Stored items.
☆ ☆ ☆ ☆
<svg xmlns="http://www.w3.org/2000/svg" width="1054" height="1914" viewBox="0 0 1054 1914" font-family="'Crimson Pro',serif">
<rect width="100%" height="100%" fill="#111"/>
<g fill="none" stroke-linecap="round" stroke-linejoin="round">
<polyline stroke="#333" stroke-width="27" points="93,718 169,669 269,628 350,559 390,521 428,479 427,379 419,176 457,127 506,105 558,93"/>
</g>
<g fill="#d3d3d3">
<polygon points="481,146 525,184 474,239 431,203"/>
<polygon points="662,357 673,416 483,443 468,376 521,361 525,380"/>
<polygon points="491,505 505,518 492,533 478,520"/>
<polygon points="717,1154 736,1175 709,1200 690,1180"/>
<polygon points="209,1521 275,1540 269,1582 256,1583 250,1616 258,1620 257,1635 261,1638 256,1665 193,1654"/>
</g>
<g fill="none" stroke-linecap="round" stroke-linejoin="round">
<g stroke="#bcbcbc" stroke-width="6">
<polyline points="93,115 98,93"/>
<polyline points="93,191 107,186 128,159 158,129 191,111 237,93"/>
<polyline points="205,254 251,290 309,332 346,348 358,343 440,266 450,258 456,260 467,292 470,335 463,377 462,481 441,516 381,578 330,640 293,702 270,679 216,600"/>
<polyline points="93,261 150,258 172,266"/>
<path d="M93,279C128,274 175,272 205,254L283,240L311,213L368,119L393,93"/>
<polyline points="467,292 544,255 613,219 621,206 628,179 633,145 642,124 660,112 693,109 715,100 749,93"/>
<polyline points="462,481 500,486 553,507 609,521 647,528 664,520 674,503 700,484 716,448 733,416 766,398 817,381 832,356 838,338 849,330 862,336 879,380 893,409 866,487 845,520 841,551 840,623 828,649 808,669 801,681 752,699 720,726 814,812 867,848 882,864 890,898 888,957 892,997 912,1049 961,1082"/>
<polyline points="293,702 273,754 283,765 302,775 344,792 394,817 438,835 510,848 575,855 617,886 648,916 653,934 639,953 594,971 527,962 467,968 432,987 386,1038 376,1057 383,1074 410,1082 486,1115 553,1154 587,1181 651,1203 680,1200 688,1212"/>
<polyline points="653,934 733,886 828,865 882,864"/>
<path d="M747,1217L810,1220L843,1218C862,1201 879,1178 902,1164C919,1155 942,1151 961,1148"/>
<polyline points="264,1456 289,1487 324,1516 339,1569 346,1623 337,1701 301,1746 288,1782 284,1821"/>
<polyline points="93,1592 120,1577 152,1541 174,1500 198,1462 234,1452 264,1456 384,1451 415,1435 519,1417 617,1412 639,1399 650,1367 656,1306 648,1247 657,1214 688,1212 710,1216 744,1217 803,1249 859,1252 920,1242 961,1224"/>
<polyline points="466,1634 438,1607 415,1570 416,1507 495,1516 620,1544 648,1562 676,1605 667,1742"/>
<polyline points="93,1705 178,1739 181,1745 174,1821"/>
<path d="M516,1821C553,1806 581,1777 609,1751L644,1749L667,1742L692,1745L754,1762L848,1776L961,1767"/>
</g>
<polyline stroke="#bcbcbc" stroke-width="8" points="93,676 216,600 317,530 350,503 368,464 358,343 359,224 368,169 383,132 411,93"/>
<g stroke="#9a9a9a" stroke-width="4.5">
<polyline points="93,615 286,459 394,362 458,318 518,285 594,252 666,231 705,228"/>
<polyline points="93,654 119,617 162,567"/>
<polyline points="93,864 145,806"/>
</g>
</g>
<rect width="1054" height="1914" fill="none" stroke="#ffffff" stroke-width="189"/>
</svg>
☆ ☆ ☆ ☆
WHAT THE EXERCISE ASKS.
Repeat the data exactly, with every line included.

EXPECTED ANSWER.
<svg xmlns="http://www.w3.org/2000/svg" width="1054" height="1914" viewBox="0 0 1054 1914" font-family="'Crimson Pro',serif">
<rect width="100%" height="100%" fill="#111"/>
<g fill="none" stroke-linecap="round" stroke-linejoin="round">
<polyline stroke="#333" stroke-width="27" points="93,718 169,669 269,628 350,559 390,521 428,479 427,379 419,176 457,127 506,105 558,93"/>
</g>
<g fill="#d3d3d3">
<polygon points="481,146 525,184 474,239 431,203"/>
<polygon points="662,357 673,416 483,443 468,376 521,361 525,380"/>
<polygon points="491,505 505,518 492,533 478,520"/>
<polygon points="717,1154 736,1175 709,1200 690,1180"/>
<polygon points="209,1521 275,1540 269,1582 256,1583 250,1616 258,1620 257,1635 261,1638 256,1665 193,1654"/>
</g>
<g fill="none" stroke-linecap="round" stroke-linejoin="round">
<g stroke="#bcbcbc" stroke-width="6">
<polyline points="93,115 98,93"/>
<polyline points="93,191 107,186 128,159 158,129 191,111 237,93"/>
<polyline points="205,254 251,290 309,332 346,348 358,343 440,266 450,258 456,260 467,292 470,335 463,377 462,481 441,516 381,578 330,640 293,702 270,679 216,600"/>
<polyline points="93,261 150,258 172,266"/>
<path d="M93,279C128,274 175,272 205,254L283,240L311,213L368,119L393,93"/>
<polyline points="467,292 544,255 613,219 621,206 628,179 633,145 642,124 660,112 693,109 715,100 749,93"/>
<polyline points="462,481 500,486 553,507 609,521 647,528 664,520 674,503 700,484 716,448 733,416 766,398 817,381 832,356 838,338 849,330 862,336 879,380 893,409 866,487 845,520 841,551 840,623 828,649 808,669 801,681 752,699 720,726 814,812 867,848 882,864 890,898 888,957 892,997 912,1049 961,1082"/>
<polyline points="293,702 273,754 283,765 302,775 344,792 394,817 438,835 510,848 575,855 617,886 648,916 653,934 639,953 594,971 527,962 467,968 432,987 386,1038 376,1057 383,1074 410,1082 486,1115 553,1154 587,1181 651,1203 680,1200 688,1212"/>
<polyline points="653,934 733,886 828,865 882,864"/>
<path d="M747,1217L810,1220L843,1218C862,1201 879,1178 902,1164C919,1155 942,1151 961,1148"/>
<polyline points="264,1456 289,1487 324,1516 339,1569 346,1623 337,1701 301,1746 288,1782 284,1821"/>
<polyline points="93,1592 120,1577 152,1541 174,1500 198,1462 234,1452 264,1456 384,1451 415,1435 519,1417 617,1412 639,1399 650,1367 656,1306 648,1247 657,1214 688,1212 710,1216 744,1217 803,1249 859,1252 920,1242 961,1224"/>
<polyline points="466,1634 438,1607 415,1570 416,1507 495,1516 620,1544 648,1562 676,1605 667,1742"/>
<polyline points="93,1705 178,1739 181,1745 174,1821"/>
<path d="M516,1821C553,1806 581,1777 609,1751L644,1749L667,1742L692,1745L754,1762L848,1776L961,1767"/>
</g>
<polyline stroke="#bcbcbc" stroke-width="8" points="93,676 216,600 317,530 350,503 368,464 358,343 359,224 368,169 383,132 411,93"/>
<g stroke="#9a9a9a" stroke-width="4.5">
<polyline points="93,615 286,459 394,362 458,318 518,285 594,252 666,231 705,228"/>
<polyline points="93,654 119,617 162,567"/>
<polyline points="93,864 145,806"/>
</g>
</g>
<rect width="1054" height="1914" fill="none" stroke="#ffffff" stroke-width="189"/>
</svg>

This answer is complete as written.